# SUPPLIED TEXT
###

Clanking Replicator Project

 

Frequently asked Questions about Tommelise

 

What is Tommelise?

Tommelise is a spinoff from the RepRap project.

The RepRap (Rapid Replicator) project was conceived and begun in the Spring of 2005 by Dr. Adrian Bowyer at the University of Bath to create an open source 3D printer capable of making solid objects from plastic. The exciting part of Dr. Bowyer's is that the RepRap machine is designed to be able to produce a majority of its own parts, that is to say, to reproduce itself, more or less.

The project's goal is to create a working RepRap machine that can be built for a budget of just over US$400.

Dr. Bowyer's RepRap project has attracted a global research and development team.

Tommelise is a bootstrap 3D printer that can make you pretty much anything that can be made from plastic, for example,

    • a tricky custom gear train for your latest battlebot design that would cost you hundreds of dollars to have made up in a machine shop or thousands of dollars to buy the machines for you own shop to make it
    • a replacement cap for the windshield washer liquid tank under the hood of your car that would otherwise cost you a trip to an auto supplies store and $5 for the part that contains maybe a penny's worth of plastic
    • a simple fitted coat hanger for a new jacket that you've bought
    • a sealable plastic storage container for your fridge

 

Basically, Tommelise can make for you on the spot hundreds of both unusual and everyday items that would otherwise be too expensive to have made for you or so commonplace that you would spend more buying gasoline for the trip to the shops than the item was worth.

Tommelise is designed to be built with inexpensive handtools by pretty much anybody who has worked with wood, however crudely, and is willing to learn a few new skills, like braising copper (which takes a big 10 minutes to learn) and soldering a few components onto a printed circuit board. Right now I estimate that the parts for Tommelise, for someone who already has the hand tools, will cost about $125-175.

Don't kid yourself around, though. If you have no tools at all, which was my situation when I began the project, building a Tommelise will cost you several times that. Mind, it's not like there are a bunch of expensive tools that want buying. Spending $20 for a cheap propane torch here and $3 for a drill bit there, however, adds up fairly quickly.

What does Tommelise mean?

Tommelise was the name that the beloved Danish writer of fairy tales, Hans Christian Anderson, gave to the tiny girl in a fairy tale that Americans know as Thumbelina. Having spent a number of years in my youth in Sweden in my youth I read Swedish and Danish well enough to enjoy reading such stories in those languages rather than depending on English translations, thus Tommelise rather than Thumbelina.

As to why I should pick such a name, Tommelise is not the first attempt I've made to design an open-source 3D replicator. I originally built quite a large one that occupied most of my dining room table which I named Godzilla, or Gojira as my Japanese-fluent son insists it ought to have be pronounced. Tommelise has a much smaller footprint (32x24 inches) than Godzilla did and was made of wood recycled from Godzilla.

How can I design things to make with Tommelise?

The Tommelise project uses the same open-source 3D modelling program used by the RepRap project, viz, Art of Illusion (AoI).

AoI has an rather user-friendly graphics user interface (GUI) and a comfortably short learning curve. Really though, people building Tommelise 3D replicators should use the 3D modeling program they are most comfortable with.

###

# INFORMATION SHOWN
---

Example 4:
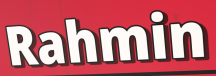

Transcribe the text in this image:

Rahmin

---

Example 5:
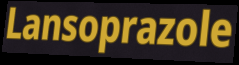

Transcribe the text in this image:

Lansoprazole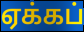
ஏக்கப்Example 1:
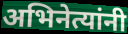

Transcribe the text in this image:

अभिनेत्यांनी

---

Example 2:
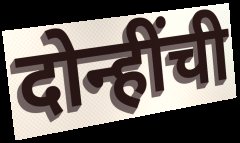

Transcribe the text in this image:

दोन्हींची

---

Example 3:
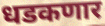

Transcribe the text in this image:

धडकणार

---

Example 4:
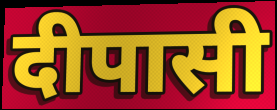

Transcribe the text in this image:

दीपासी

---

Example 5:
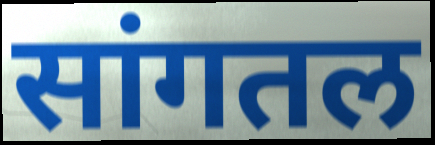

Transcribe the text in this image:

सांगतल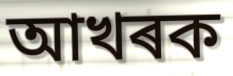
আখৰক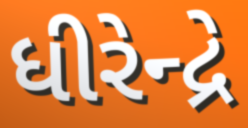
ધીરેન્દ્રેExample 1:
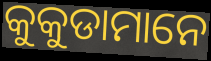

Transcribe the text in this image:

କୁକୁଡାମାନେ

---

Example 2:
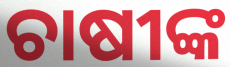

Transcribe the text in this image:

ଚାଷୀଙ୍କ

###

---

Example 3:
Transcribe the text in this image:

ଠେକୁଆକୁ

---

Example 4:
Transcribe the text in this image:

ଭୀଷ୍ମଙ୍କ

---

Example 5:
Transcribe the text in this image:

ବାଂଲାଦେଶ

###

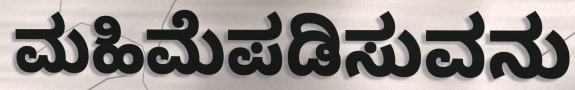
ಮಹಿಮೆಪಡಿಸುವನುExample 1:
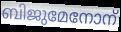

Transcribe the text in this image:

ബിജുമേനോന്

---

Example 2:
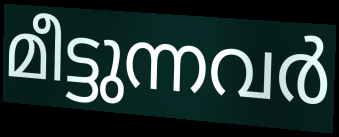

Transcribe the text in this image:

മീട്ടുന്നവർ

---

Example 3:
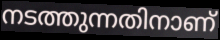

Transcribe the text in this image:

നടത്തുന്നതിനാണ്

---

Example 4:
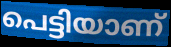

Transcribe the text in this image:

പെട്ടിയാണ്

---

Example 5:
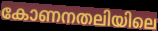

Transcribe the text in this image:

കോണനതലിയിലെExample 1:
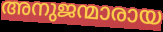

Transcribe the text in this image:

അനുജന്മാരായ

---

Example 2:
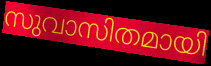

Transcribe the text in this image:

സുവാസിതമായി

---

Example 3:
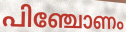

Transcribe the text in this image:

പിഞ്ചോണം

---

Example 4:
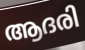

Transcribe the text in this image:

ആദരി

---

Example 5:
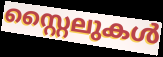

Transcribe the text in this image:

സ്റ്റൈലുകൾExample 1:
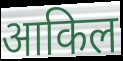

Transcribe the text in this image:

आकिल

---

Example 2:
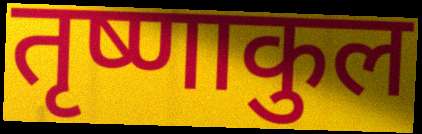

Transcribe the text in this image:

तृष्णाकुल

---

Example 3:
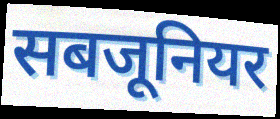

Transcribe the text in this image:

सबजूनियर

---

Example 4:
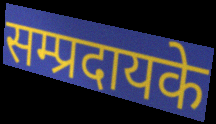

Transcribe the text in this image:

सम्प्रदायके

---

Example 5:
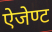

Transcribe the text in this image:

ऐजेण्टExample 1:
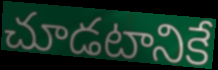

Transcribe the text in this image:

###

# GIVEN EXERCISE 1
From the Tommelise FAQ, quote the passage starting with "Tommelise is a spinoff" and going on through "and development team.".
# GIVEN EXERCISE 2
Summarize the Tommelise FAQ in three sentences.

# FULL SOLUTION 1
Tommelise is a spinoff from the RepRap project.

The RepRap (Rapid Replicator) project was conceived and begun in the Spring of 2005 by Dr. Adrian Bowyer at the University of Bath to create an open source 3D printer capable of making solid objects from plastic. The exciting part of Dr. Bowyer's is that the RepRap machine is designed to be able to produce a majority of its own parts, that is to say, to reproduce itself, more or less.

The project's goal is to create a working RepRap machine that can be built for a budget of just over US$400.

Dr. Bowyer's RepRap project has attracted a global research and development team.

# FULL SOLUTION 2
Tommelise is a bootstrap 3D printer, spun off from Dr. Adrian Bowyer's RepRap project, that can make pretty much anything that can be made from plastic. It is designed to be built with inexpensive hand tools by almost anyone who has worked with wood, with parts estimated at about $125-175 for someone who already has the tools. Its name is what Hans Christian Anderson called the tiny girl Americans know as Thumbelina, and the project uses the same open-source 3D modeling program as RepRap, Art of Illusion.